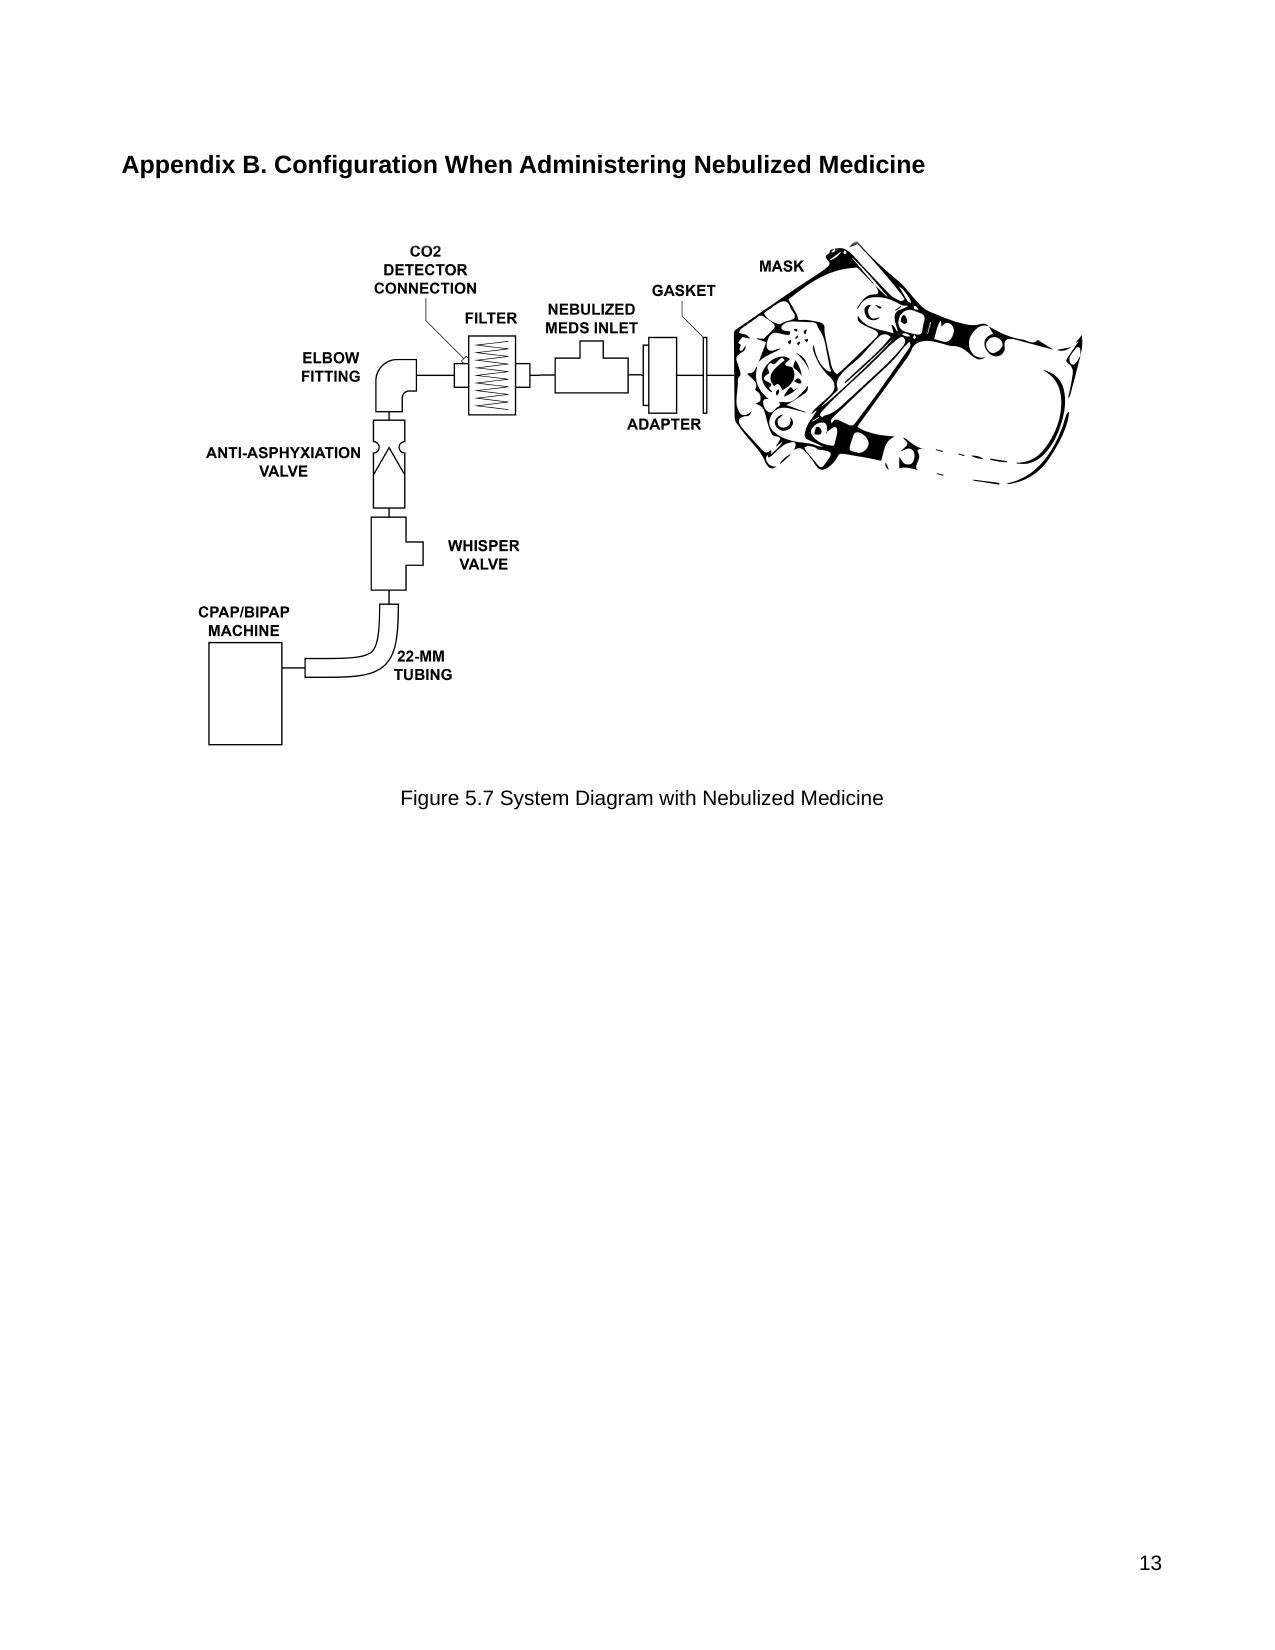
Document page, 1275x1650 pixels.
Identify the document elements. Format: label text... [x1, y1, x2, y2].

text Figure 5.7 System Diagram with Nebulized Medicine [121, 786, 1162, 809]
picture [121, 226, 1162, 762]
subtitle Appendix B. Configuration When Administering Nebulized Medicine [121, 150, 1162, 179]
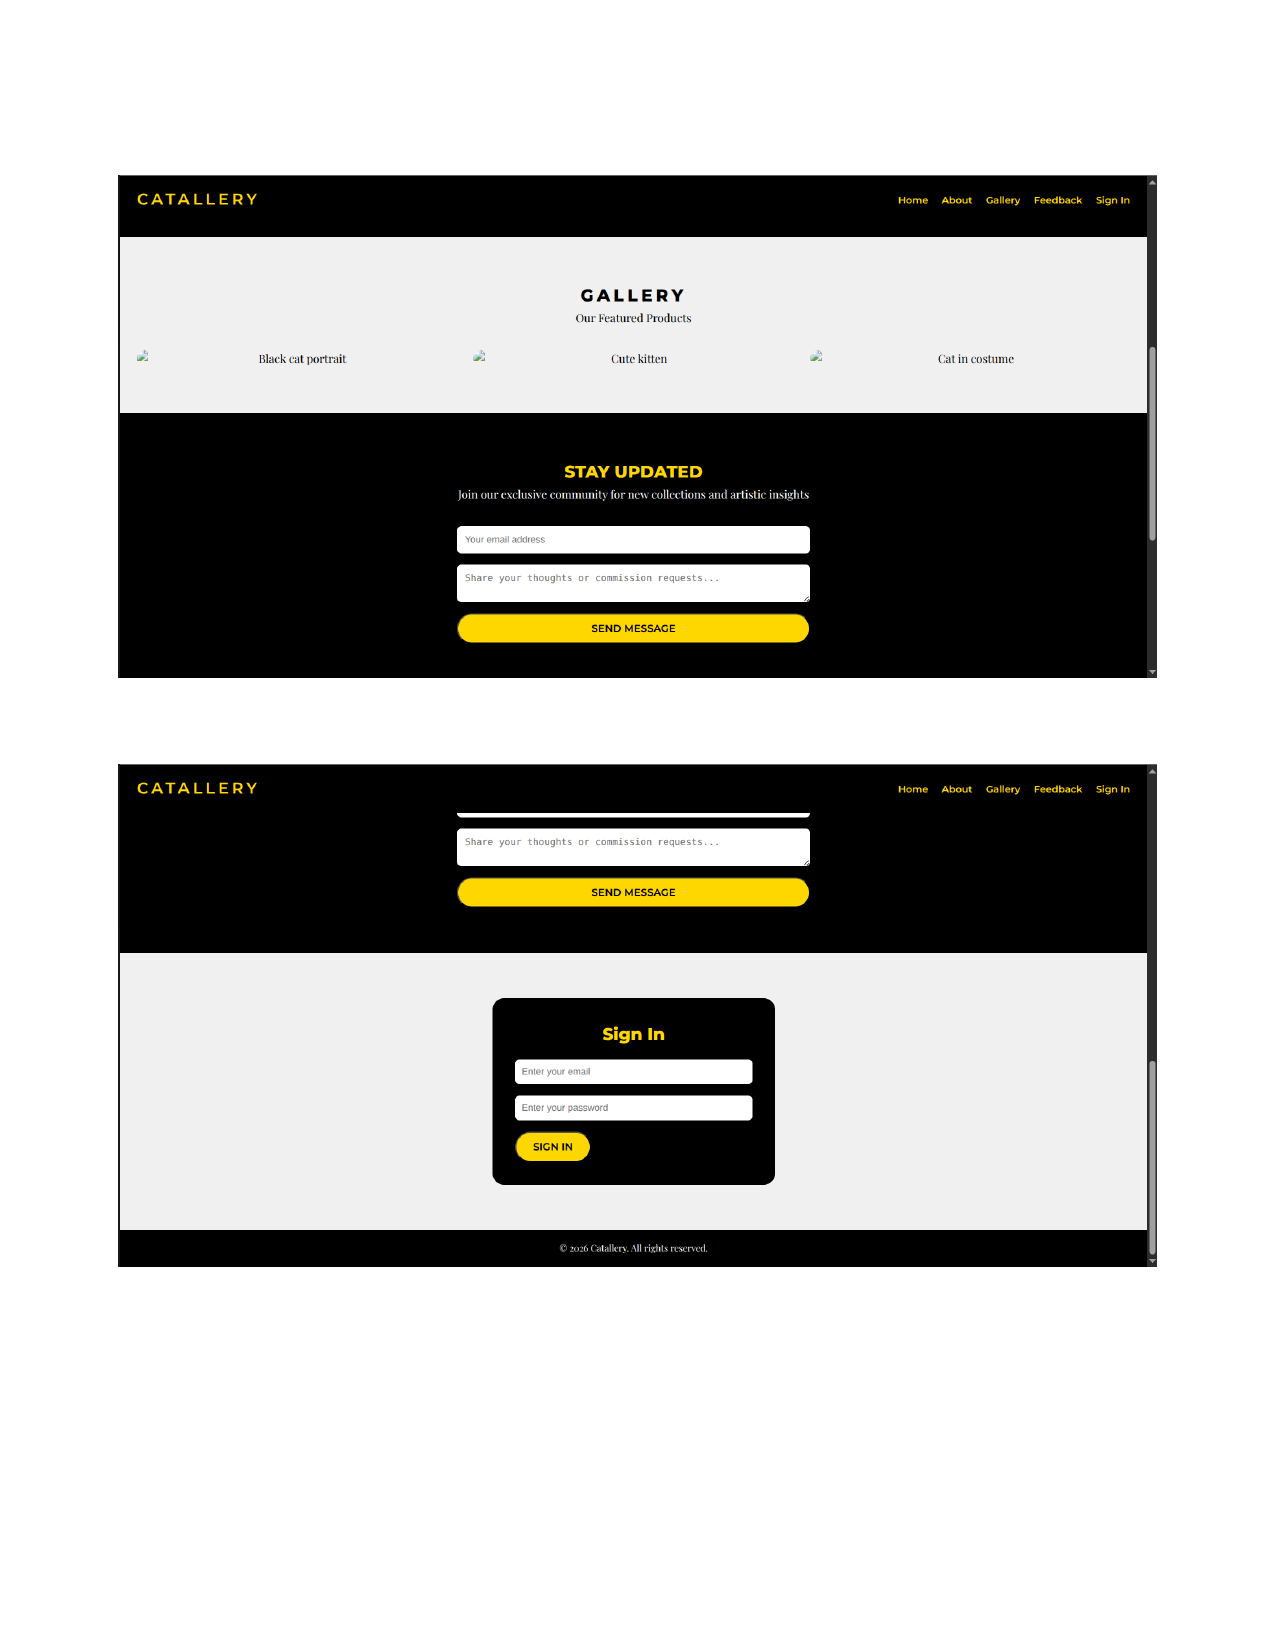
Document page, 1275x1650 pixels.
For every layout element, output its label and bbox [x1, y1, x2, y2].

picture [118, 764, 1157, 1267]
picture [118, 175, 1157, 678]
● ● ● ● ● ● ●
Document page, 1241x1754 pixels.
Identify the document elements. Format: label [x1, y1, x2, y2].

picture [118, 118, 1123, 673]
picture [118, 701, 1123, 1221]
● ● ● ● ● ● ●
PROBLEM DESCRIPTION: Update everything from the line containing "Document page, 1241x1754 pixels." down to the line containing "picture [118, 701, 1123, 1221]", replacing "Identify" with "List" and keeping every other part of those lines unchanged.

REPLY TO THE TASK:
Document page, 1241x1754 pixels.
List the document elements. Format: label [x1, y1, x2, y2].

picture [118, 118, 1123, 673]
picture [118, 701, 1123, 1221]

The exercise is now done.